Search strategies for neural architectures include random search, Bayesian optimisation, evolutionary methods, reinforcement learning, and gradient-based methods. There have been indications of success for all of these approaches, but none have really stood out.
The simplest way of estimating performance for neural networks is to train and validate the networks on data. Unfortunately, this can lead to computational demands on the order of thousands of GPU-days for neural architecture search. Ways of reducing the computation include lower fidelity estimates (fewer epochs of training, less data, and downscaled models); learning curve extrapolation (based on a just a few epochs); warm-started training (initialise weights by copying them from a parent model); and one-shot models with weight sharing (the subgraphs use the weights from the one-shot model).

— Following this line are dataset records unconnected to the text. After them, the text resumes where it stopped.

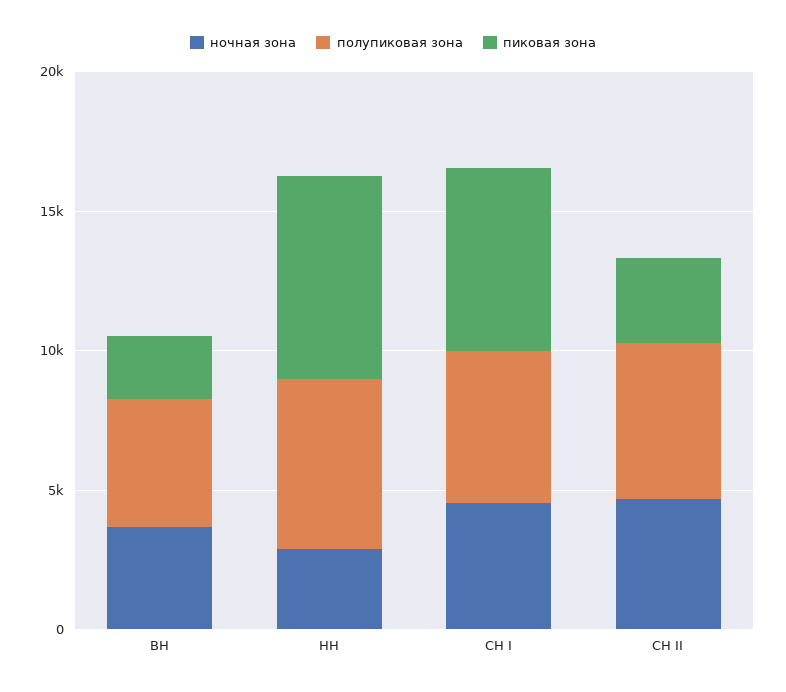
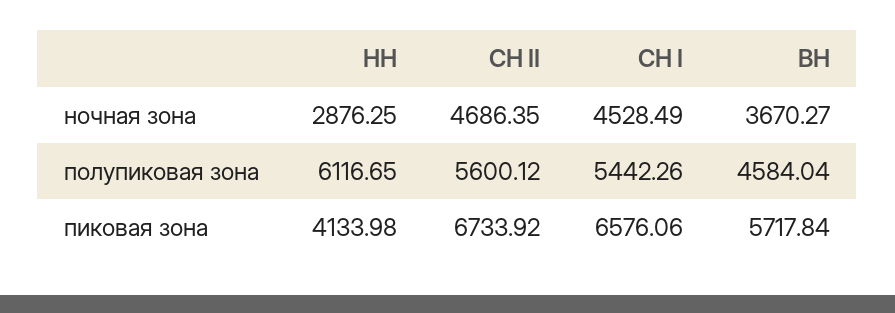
  {
    "ночная зона": {
      "ВН": 3670.27,
      "НН": 2876.25,
      "СН I": 4528.49,
      "СН II": 4686.35
    },
    "полупиковая зона": {
      "ВН": 4584.04,
      "НН": 6116.65,
      "СН I": 5442.26,
      "СН II": 5600.12
    },
    "пиковая зона": {
-     "ВН": 2000,
+     "ВН": 5717.84,
-     "НН": 7000,
+     "НН": 4133.98,
      "СН I": 6576.06,
-     "СН II": 3000
+     "СН II": 6733.92
    }
  }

All of these methods can reduce the training time to a few GPU-days rather than a few thousands of GPU-days. The biases introduced by these approximations aren’t yet well understood, however.
Microsoft’s Project Petridish
Microsoft Research claims to have developed a new approach to neural architecture search that adds shortcut connections to existing network layers and uses weight-sharing. The added shortcut connections effectively perform gradient boosting on the augmented layers. They call this Project Petridish.
This method supposedly reduces the training time to a few GPU-days rather than a few thousands of GPU-days, and supports warm-started training. According to the researchers, the method works well both on cell search and macro search.
The experimental results quoted were pretty good for the CIFAR-10 image dataset, but nothing special for the Penn Treebank language dataset. While Project Petridish sounds interesting taken in isolation, without detailed comparison to the other methods discussed, it’s not clear whether it’s a major improvement for neural architecture search compared to the other speedup methods we’ve discussed, or just another way to get to the same place.